### [Task requirements]
Reproduce the whole listing, character for character.

### [Input data]
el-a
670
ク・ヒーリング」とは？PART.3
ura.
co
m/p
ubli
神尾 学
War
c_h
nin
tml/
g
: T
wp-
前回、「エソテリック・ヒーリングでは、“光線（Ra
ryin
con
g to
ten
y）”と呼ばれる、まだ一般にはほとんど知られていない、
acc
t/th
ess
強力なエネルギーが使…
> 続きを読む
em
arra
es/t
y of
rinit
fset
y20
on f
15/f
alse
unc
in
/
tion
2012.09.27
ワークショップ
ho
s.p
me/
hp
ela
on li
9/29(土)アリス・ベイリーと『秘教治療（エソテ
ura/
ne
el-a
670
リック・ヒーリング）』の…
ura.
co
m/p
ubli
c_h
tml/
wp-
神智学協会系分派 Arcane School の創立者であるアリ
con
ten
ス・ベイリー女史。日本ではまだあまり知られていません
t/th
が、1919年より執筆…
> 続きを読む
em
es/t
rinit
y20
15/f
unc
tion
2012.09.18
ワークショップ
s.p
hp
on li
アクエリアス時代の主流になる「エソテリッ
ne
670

### [Output]
el-a
670
ク・ヒーリング」とは？PART.3
ura.
co
m/p
ubli
神尾 学
War
c_h
nin
tml/
g
: T
wp-
前回、「エソテリック・ヒーリングでは、“光線（Ra
ryin
con
g to
ten
y）”と呼ばれる、まだ一般にはほとんど知られていない、
acc
t/th
ess
強力なエネルギーが使…
> 続きを読む
em
arra
es/t
y of
rinit
fset
y20
on f
15/f
alse
unc
in
/
tion
2012.09.27
ワークショップ
ho
s.p
me/
hp
ela
on li
9/29(土)アリス・ベイリーと『秘教治療（エソテ
ura/
ne
el-a
670
リック・ヒーリング）』の…
ura.
co
m/p
ubli
c_h
tml/
wp-
神智学協会系分派 Arcane School の創立者であるアリ
con
ten
ス・ベイリー女史。日本ではまだあまり知られていません
t/th
が、1919年より執筆…
> 続きを読む
em
es/t
rinit
y20
15/f
unc
tion
2012.09.18
ワークショップ
s.p
hp
on li
アクエリアス時代の主流になる「エソテリッ
ne
670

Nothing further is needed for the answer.